_Aufgabenstellung_
**A)** Nenne alle Staaten, die im Übungstext erwähnt werden, in der Reihenfolge ihres ersten Auftretens.
**B)** Wandle bei den Einträgen die Zeilen zwischen der Zeile mit „Which series has“ und der Zeile mit „What is the difference between the Bus“, beide eingeschlossen, in eine JSON-Liste von Strings um, mit einem String pro Zeile und ohne Leerzeilen.

_Übungstext_
========================================

In Russland beherrscht ein mächtiger Propaganda-Apparat die Medien. Wie nie zuvor verändert der Kreml die öffentliche Meinung, sei es über die Annexion der Krim oder den militärischen Einsatz in Syrien. Wie das Gebilde funktioniert, was es mit den Troll-Fabriken auf sich hat und wie Putin im eigenem Land immer weiter an Ansehen gewinnt, erklärt Russlandexperte Uwe Halbach im Interview.
Herr Halbach, Russlands Propaganda-Maschinerie läuft auf Hochtouren. Nicht erst seit dem Eingreifen in Syrien und der Ukraine. Dennoch hat man den Eindruck, es hat sich etwas geändert…
Uwe Halbach: Sie ist in letzter Zeit sehr viel dichter geworden. So dicht, dass besonders Vertreter der Intelligenzija (anm. d. Red.: gegenüber der Regierung kritisch eingestellte Intellektuelle) behaupten, dass es selbst in spätsowjetischer Zeit keine so dichte und wirksame Propaganda gegeben habe. Sie schwappt vor allem über die Fernsehkanäle und verändert in kurzer Zeit Meinungsbilder wie an der Militärintervention in Syrien deutlich wurde. Noch vor dem 30. September war eine Mehrheit der Bevölkerung gegenüber einer größeren militärischen Intervention skeptisch. Danach, als selbst die Wetterberichte Militäraktionen in Syrien thematisierten, kehrte sich dieses Meinungsbild völlig um. Ein Großteil der Befragten unterstützte nun diesen Einsatz.

========================================

Einträge aus einer Datenquelle:
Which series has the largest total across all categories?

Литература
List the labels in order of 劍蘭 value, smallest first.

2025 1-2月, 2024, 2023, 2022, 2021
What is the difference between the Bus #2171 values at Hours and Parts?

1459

========================================

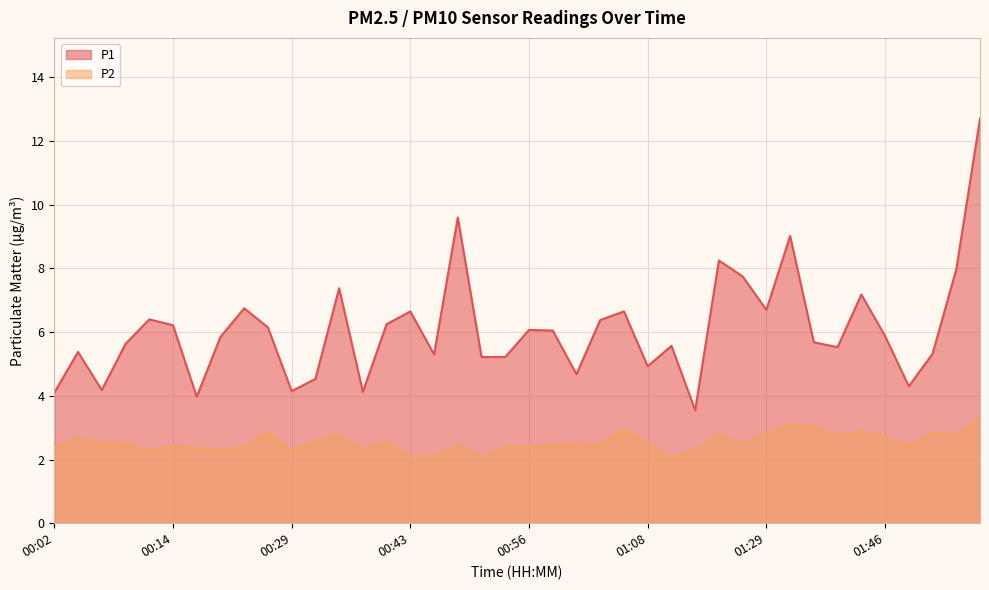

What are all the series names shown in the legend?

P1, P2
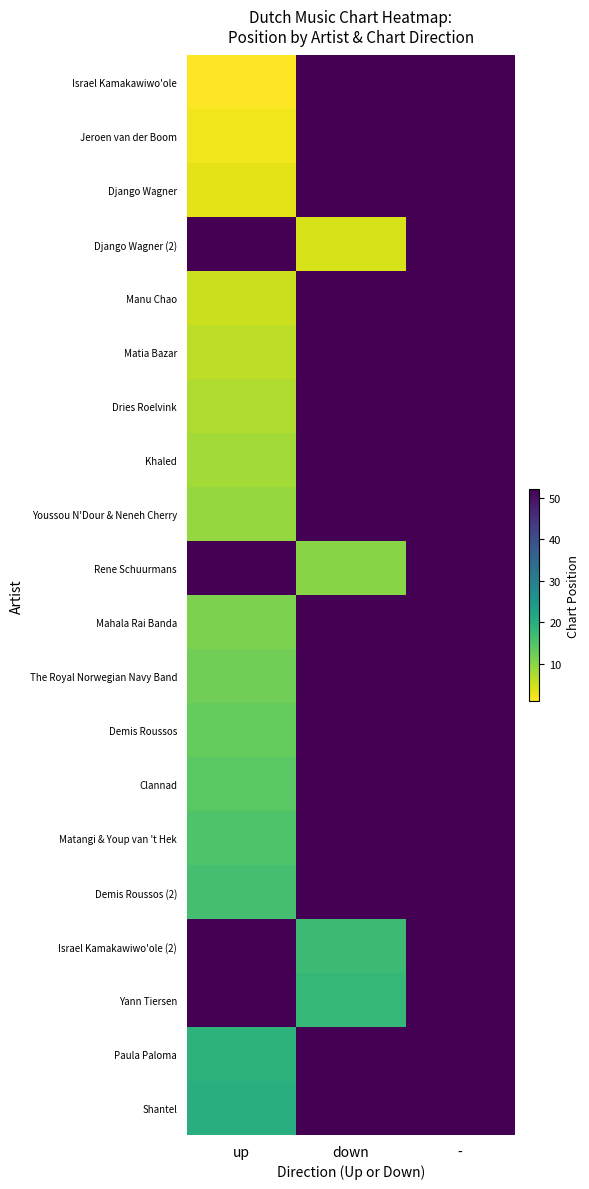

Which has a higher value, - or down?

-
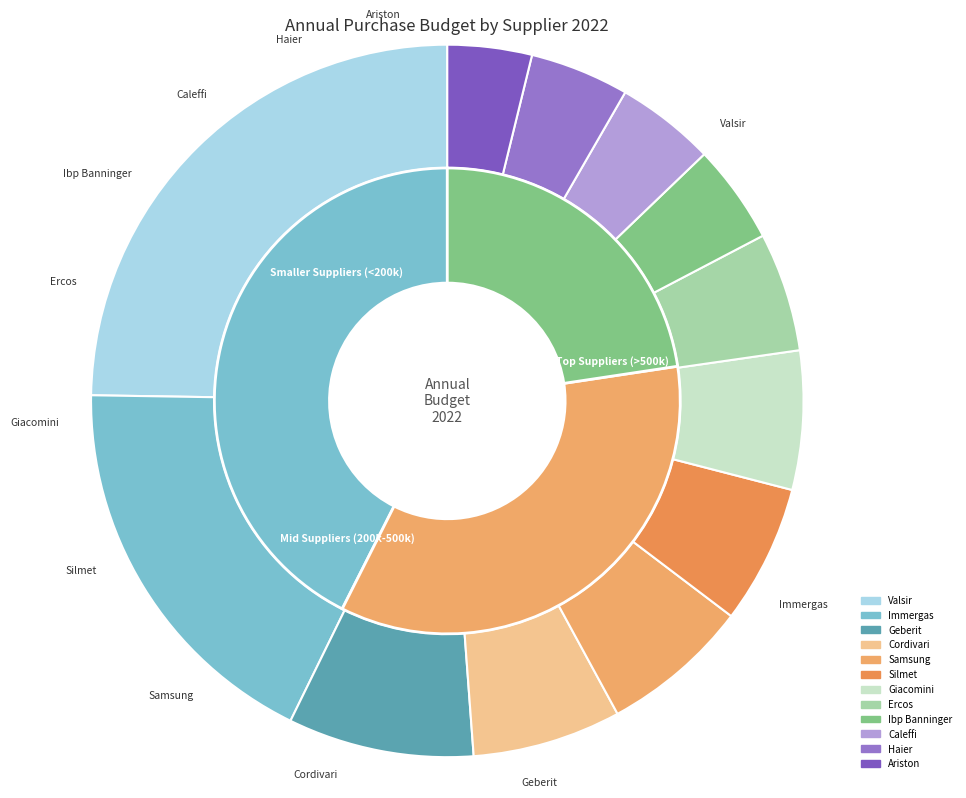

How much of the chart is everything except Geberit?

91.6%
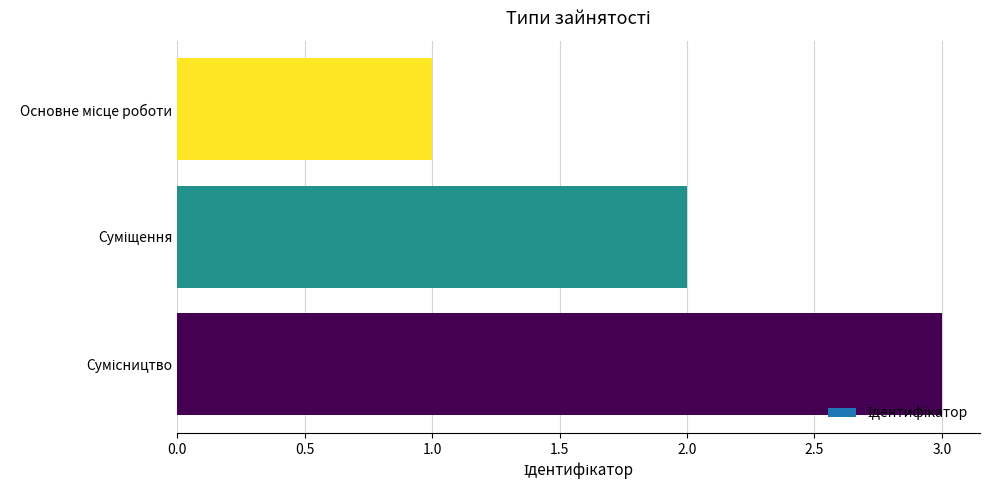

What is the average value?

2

========================================

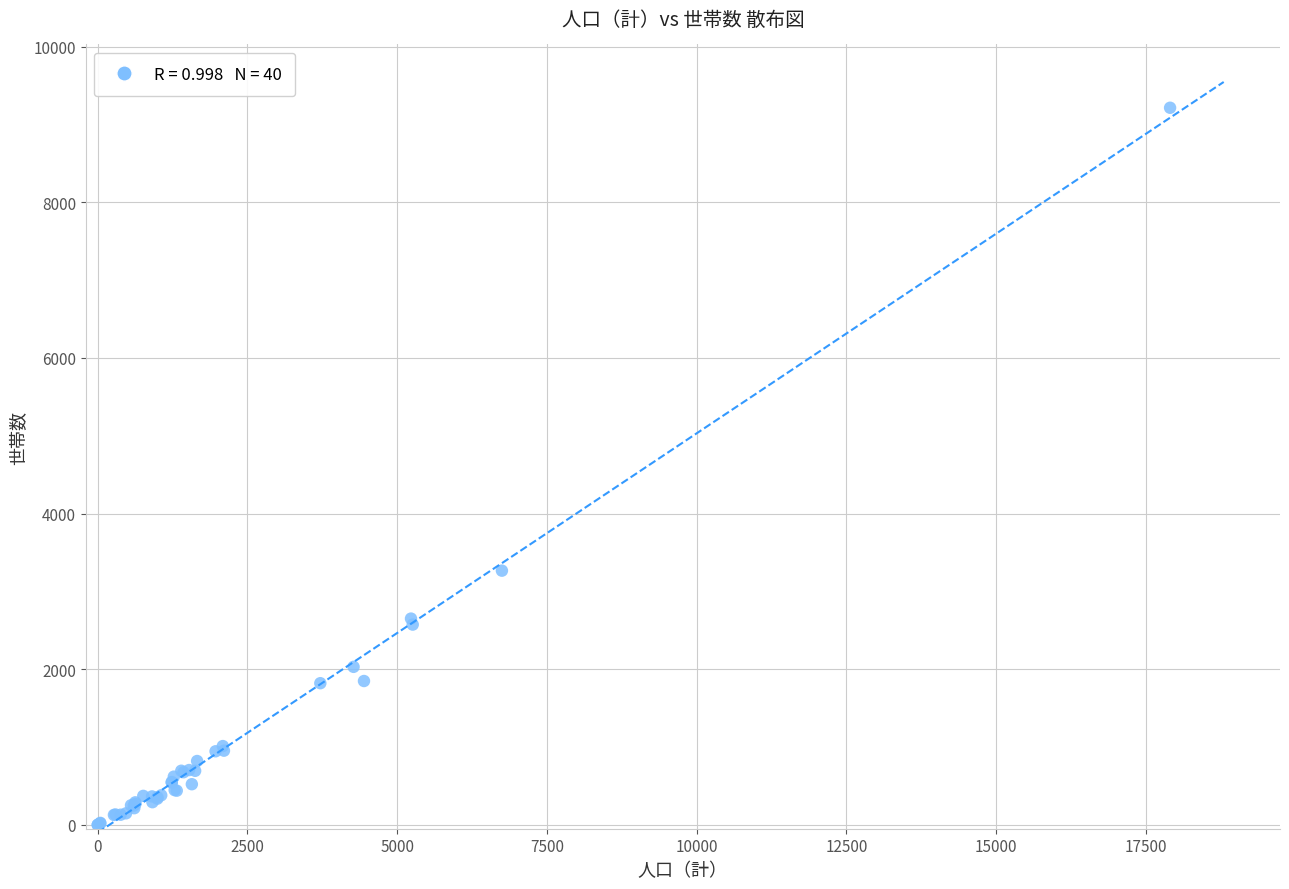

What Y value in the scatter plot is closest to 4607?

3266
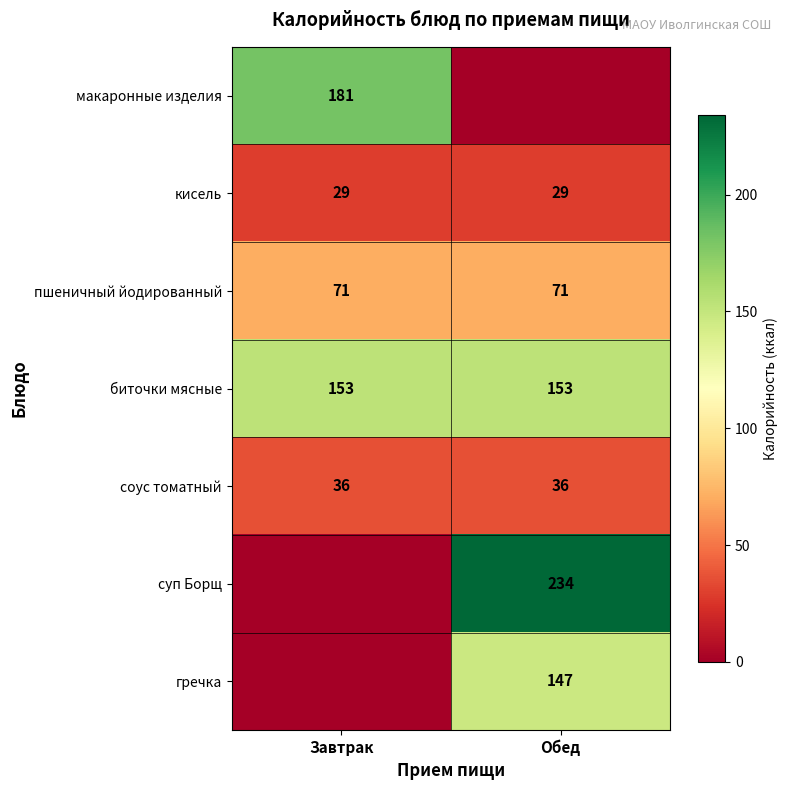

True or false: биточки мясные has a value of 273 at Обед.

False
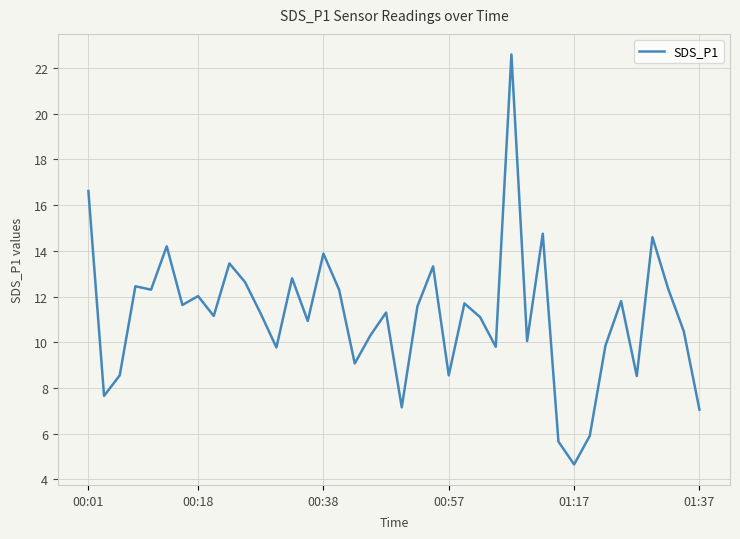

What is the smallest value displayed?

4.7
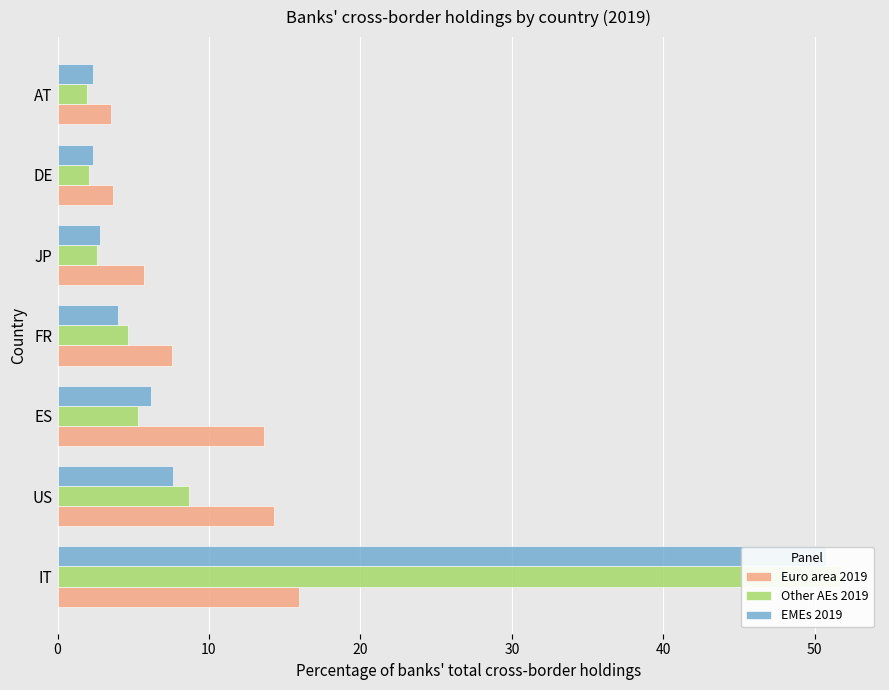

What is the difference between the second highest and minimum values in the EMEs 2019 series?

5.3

========================================

_Antworten nach Nummer_
**A)** Russland, Syrien, Ukraine

**B)**
[
  "Which series has the largest total across all categories?",
  "Литература",
  "List the labels in order of 劍蘭 value, smallest first.",
  "2025 1-2月, 2024, 2023, 2022, 2021",
  "What is the difference between the Bus #2171 values at Hours and Parts?"
]